Спуск под воду | страница 60



- Разрешите узнать, почему мне нельзя поцеловать вас?

Что я могла ответить! Я и сама не знала, почему. Быть может, мне было неприятно то деловитое, предприимчивое движение, которым он предварительно отбросил папиросу... Не знаю.

Я встала, отряхнула шубу. Мы молча пошли домой. Я заметила, что елки в тяжелом снегу похожи на большие белые треугольники. У Билибина было злое лицо. "В самом деле, почему?" думала я. "Вот, испортила прогулку. Но ведь я не совсем виновата... Или не только я... Ведь не от моей воли это зависит... нельзя или можно..."

- Так и не откроете мне эту государственную тайну? - насмешливо спросил Билибин.

- Вы не сердитесь на меня, Николай Александрович, - сказала я. - Трудно объяснить. У Герцена где-то говорится: "Слово это плохо берет".

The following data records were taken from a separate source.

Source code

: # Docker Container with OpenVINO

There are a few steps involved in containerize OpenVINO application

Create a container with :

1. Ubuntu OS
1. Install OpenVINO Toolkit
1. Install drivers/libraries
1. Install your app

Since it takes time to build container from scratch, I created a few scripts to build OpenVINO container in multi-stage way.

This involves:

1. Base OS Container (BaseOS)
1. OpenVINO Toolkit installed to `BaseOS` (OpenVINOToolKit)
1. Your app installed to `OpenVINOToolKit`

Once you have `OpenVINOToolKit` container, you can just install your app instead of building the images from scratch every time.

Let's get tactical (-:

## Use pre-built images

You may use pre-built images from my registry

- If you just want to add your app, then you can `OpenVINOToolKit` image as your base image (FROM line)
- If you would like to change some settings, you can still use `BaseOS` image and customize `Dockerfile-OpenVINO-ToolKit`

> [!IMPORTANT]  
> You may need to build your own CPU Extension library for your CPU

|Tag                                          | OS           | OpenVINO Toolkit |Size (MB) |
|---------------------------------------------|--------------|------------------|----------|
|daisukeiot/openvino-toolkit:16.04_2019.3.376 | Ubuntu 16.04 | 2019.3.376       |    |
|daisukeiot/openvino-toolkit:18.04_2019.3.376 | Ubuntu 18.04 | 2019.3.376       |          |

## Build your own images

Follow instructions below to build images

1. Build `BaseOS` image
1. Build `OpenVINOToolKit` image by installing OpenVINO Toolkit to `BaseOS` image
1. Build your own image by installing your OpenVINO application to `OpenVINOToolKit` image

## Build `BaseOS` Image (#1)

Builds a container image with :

Неподалеку от санатория мы встретили Людмилу Павловну. Она вернулась утром и я уже виделась с ней. Про сестру она ничего не узнала. "В прокуратуре народу - труба не протолченая и никакого толку не добиться". А вернувшись, она застала у себя на столе телеграмму откуда-то с севера: сестра просит прислать свечи, спички, сахар... Живет где-то в землянке. "Слава Богу, сказала я, не в лагере значит, раз может телеграфировать". "А как вы думаете, - спросила меня Людмила Павловна в ответ, - никто не видал телеграммы?"

Сейчас она обдала нас ароматом духов и светской улыбкой.

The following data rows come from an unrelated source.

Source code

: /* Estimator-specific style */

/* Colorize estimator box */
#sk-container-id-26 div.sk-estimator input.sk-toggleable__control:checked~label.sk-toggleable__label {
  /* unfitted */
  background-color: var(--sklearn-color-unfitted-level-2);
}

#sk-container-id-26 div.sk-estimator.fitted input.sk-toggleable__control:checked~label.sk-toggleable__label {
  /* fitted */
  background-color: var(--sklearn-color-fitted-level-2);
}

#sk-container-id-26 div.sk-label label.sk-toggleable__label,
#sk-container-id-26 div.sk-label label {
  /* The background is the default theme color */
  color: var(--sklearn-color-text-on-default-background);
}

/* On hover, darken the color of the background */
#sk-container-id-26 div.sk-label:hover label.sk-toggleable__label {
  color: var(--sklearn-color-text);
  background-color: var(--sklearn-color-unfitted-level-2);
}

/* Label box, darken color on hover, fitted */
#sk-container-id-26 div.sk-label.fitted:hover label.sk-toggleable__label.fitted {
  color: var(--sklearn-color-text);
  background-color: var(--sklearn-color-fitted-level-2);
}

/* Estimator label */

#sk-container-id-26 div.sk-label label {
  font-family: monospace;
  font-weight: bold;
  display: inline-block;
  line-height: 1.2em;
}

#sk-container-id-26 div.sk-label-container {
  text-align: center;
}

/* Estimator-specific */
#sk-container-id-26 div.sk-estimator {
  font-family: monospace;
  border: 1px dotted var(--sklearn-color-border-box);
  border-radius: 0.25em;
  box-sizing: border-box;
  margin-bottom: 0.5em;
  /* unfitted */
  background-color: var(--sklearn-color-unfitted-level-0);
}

- В лесу сегодня прямо сказка, - говорила она, оправляя пушистый платок. - Совсем как на сцене Большого Театра.

Билибин, против обыкновения, не поцеловал ей обе руки и не стал уверять, что она стройна как пальма.

- Что это Векслер разоткровенничался с вами? - спросила я, когда мы уже подходили к дому. - По какому это случаю?

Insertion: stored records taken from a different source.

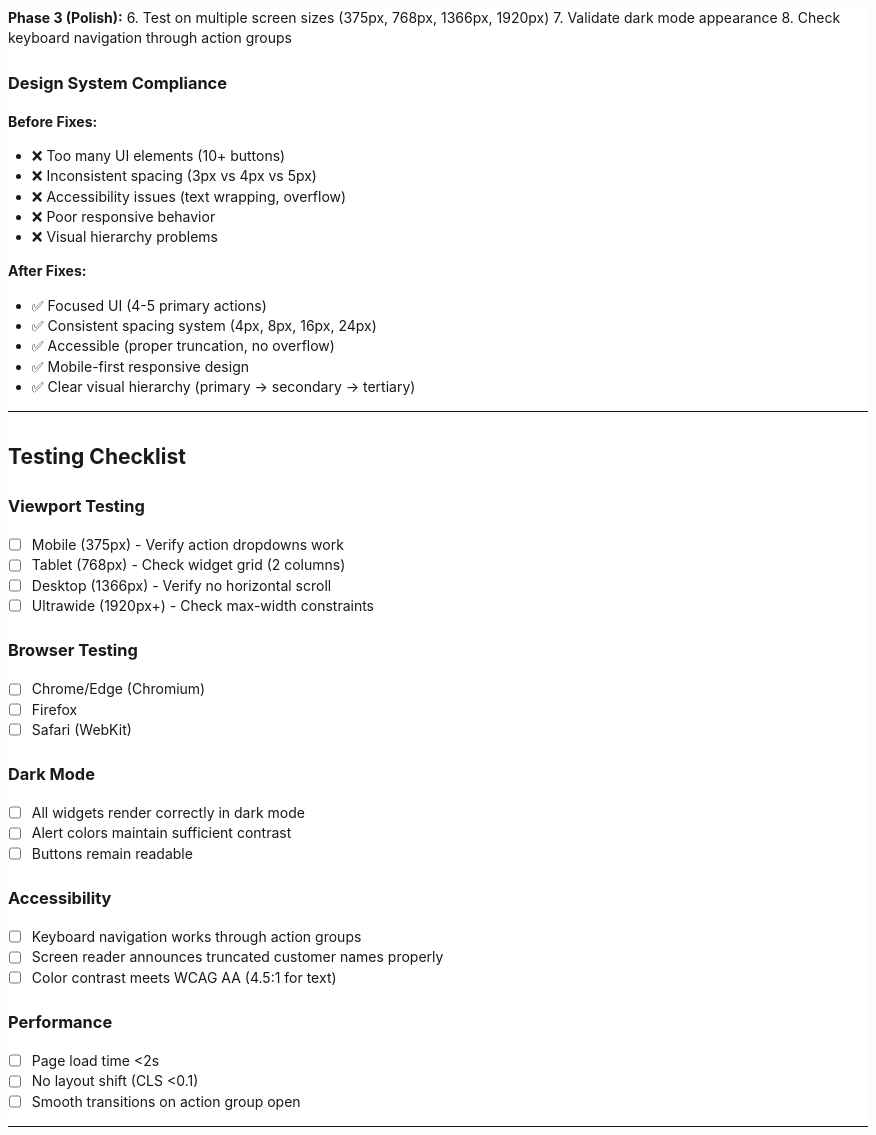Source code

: **Phase 3 (Polish):**
6. Test on multiple screen sizes (375px, 768px, 1366px, 1920px)
7. Validate dark mode appearance
8. Check keyboard navigation through action groups

### Design System Compliance

**Before Fixes:**
- ❌ Too many UI elements (10+ buttons)
- ❌ Inconsistent spacing (3px vs 4px vs 5px)
- ❌ Accessibility issues (text wrapping, overflow)
- ❌ Poor responsive behavior
- ❌ Visual hierarchy problems

**After Fixes:**
- ✅ Focused UI (4-5 primary actions)
- ✅ Consistent spacing system (4px, 8px, 16px, 24px)
- ✅ Accessible (proper truncation, no overflow)
- ✅ Mobile-first responsive design
- ✅ Clear visual hierarchy (primary → secondary → tertiary)

---

## Testing Checklist

### Viewport Testing
- [ ] Mobile (375px) - Verify action dropdowns work
- [ ] Tablet (768px) - Check widget grid (2 columns)
- [ ] Desktop (1366px) - Verify no horizontal scroll
- [ ] Ultrawide (1920px+) - Check max-width constraints

### Browser Testing
- [ ] Chrome/Edge (Chromium)
- [ ] Firefox
- [ ] Safari (WebKit)

### Dark Mode
- [ ] All widgets render correctly in dark mode
- [ ] Alert colors maintain sufficient contrast
- [ ] Buttons remain readable

### Accessibility
- [ ] Keyboard navigation works through action groups
- [ ] Screen reader announces truncated customer names properly
- [ ] Color contrast meets WCAG AA (4.5:1 for text)

### Performance
- [ ] Page load time <2s
- [ ] No layout shift (CLS <0.1)
- [ ] Smooth transitions on action group open

---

- По-видимому, считает меня своим счастливым соперником. И может позволить себе жалобы и пени...

Мы поднимались на крыльцо. Я впереди, он сзади.

-- А вы? - спросила я и повернулась к нему. Глаза наши были на одном уровне.

- Что - я?

- Вы то сами - считаете себя его счастливым соперником?

- Соперником - да, но, как вам известно, не особенно-то счастливым... "Слово плохо берет" - передразнил он меня с искренней злостью. - Все то вы умничаете, все то цитируете...

Отворив передо мною тяжелую дверь, он стал веником на пороге схлестывать свои высокие охотничьи сапоги.

И вот вечер. За обедом, за ужином он был необыкновенно сух со мной. И после ужина, вместо того, чтобы, как обычно, войти в мою комнату, сесть на низенькую скамеечку и отвечать молчанием или какой-нибудь новой страшной подробностью на мои вопросы - он прошел в гостиную и сидит там до сих пор, и, мне кажется, я отсюда вижу его крупные руки, сдающие карты. Иногда до меня доносится его уверенный голос. Мне хочется плакать. Да простит его Бог. Как было хорошо две недели назад: меня нисколько не беспокоило, сидит ли он в гостиной, нет ли? Чужой человек, пусть сидит, где хочет. И я могла ходить в рощу одна, не думая, увидев пурпурово серый круг над березами, как принести его ему, могла совершать свой спуск - и читать стихи - и рассматривать людей - и писать письма... А сейчас?